* PROVIDED RECORDS
◇ ◇ ◇ ◇
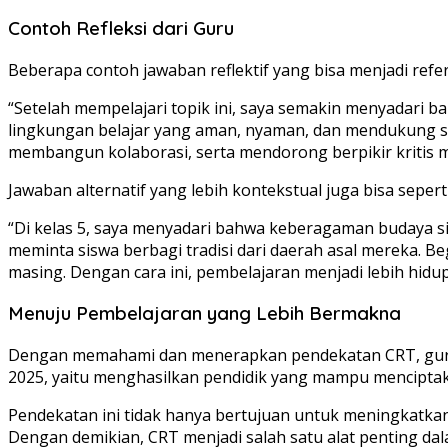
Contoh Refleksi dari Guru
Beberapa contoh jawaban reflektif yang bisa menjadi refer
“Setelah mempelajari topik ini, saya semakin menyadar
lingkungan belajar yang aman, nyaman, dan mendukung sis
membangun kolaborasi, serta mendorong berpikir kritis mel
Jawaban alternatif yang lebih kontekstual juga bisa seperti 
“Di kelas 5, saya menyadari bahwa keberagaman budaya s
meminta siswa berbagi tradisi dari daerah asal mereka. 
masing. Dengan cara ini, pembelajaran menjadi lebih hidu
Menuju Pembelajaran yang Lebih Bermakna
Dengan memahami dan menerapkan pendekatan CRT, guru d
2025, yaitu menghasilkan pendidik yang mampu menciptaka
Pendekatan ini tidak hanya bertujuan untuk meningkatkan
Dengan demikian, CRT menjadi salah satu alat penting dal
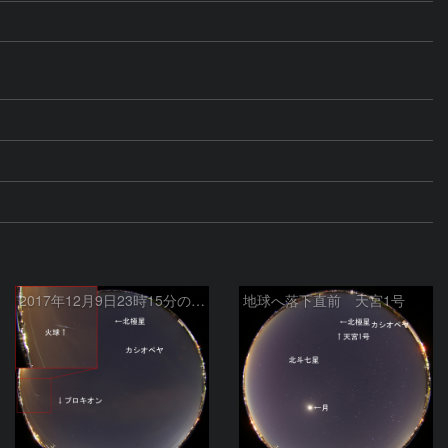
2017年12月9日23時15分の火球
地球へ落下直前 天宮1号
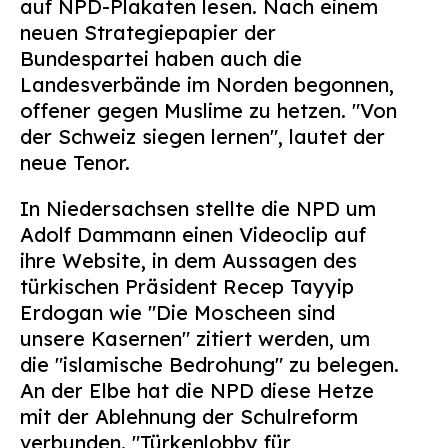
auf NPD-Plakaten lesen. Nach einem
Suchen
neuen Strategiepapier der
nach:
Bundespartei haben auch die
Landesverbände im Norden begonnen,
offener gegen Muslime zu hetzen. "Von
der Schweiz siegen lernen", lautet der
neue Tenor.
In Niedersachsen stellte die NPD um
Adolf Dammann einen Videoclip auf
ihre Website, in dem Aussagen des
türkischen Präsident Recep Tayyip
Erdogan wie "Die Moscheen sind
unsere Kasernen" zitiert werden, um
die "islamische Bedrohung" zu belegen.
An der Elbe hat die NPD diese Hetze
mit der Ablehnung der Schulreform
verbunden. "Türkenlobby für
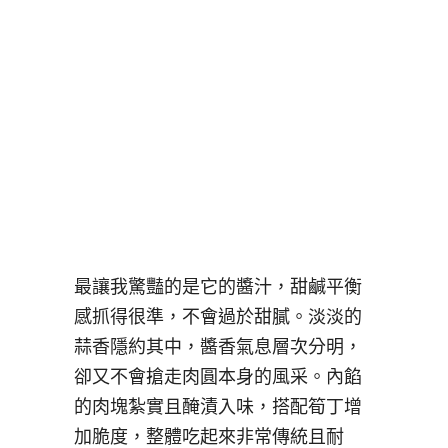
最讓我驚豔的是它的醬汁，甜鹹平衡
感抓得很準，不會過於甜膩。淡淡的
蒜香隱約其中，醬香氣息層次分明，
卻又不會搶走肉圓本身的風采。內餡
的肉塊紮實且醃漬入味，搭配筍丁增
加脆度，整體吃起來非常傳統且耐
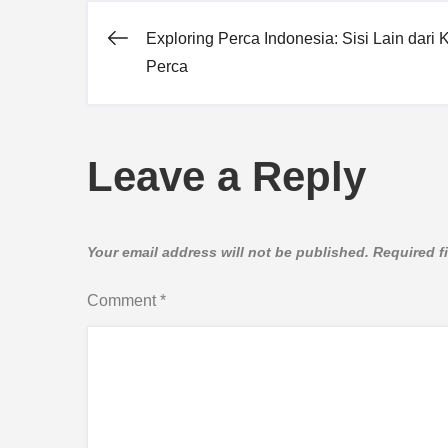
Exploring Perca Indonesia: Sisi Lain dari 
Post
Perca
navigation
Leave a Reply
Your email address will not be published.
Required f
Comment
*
◇ ◇ ◇ ◇
* TASK BRIEF
Update the text read from all the pictures in the data, putting "Partei" in place of every "NPD" and leaving everything else as it is. Don't include the pictures in your answer.

* EXERCISE ANSWER
Contoh Refleksi dari Guru
Beberapa contoh jawaban reflektif yang bisa menjadi refer
“Setelah mempelajari topik ini, saya semakin menyadar
lingkungan belajar yang aman, nyaman, dan mendukung sis
membangun kolaborasi, serta mendorong berpikir kritis mel
Jawaban alternatif yang lebih kontekstual juga bisa seperti 
“Di kelas 5, saya menyadari bahwa keberagaman budaya s
meminta siswa berbagi tradisi dari daerah asal mereka. 
masing. Dengan cara ini, pembelajaran menjadi lebih hidu
Menuju Pembelajaran yang Lebih Bermakna
Dengan memahami dan menerapkan pendekatan CRT, guru d
2025, yaitu menghasilkan pendidik yang mampu menciptaka
Pendekatan ini tidak hanya bertujuan untuk meningkatkan
Dengan demikian, CRT menjadi salah satu alat penting dal
2017年12月9日23時15分の火球
地球へ落下直前 天宮1号
auf Partei-Plakaten lesen. Nach einem
Suchen
neuen Strategiepapier der
nach:
Bundespartei haben auch die
Landesverbände im Norden begonnen,
offener gegen Muslime zu hetzen. "Von
der Schweiz siegen lernen", lautet der
neue Tenor.
In Niedersachsen stellte die Partei um
Adolf Dammann einen Videoclip auf
ihre Website, in dem Aussagen des
türkischen Präsident Recep Tayyip
Erdogan wie "Die Moscheen sind
unsere Kasernen" zitiert werden, um
die "islamische Bedrohung" zu belegen.
An der Elbe hat die Partei diese Hetze
mit der Ablehnung der Schulreform
verbunden. "Türkenlobby für
最讓我驚豔的是它的醬汁，甜鹹平衡
感抓得很準，不會過於甜膩。淡淡的
蒜香隱約其中，醬香氣息層次分明，
卻又不會搶走肉圓本身的風采。內餡
的肉塊紮實且醃漬入味，搭配筍丁增
加脆度，整體吃起來非常傳統且耐
Exploring Perca Indonesia: Sisi Lain dari 
Post
Perca
navigation
Leave a Reply
Your email address will not be published.
Required f
Comment
*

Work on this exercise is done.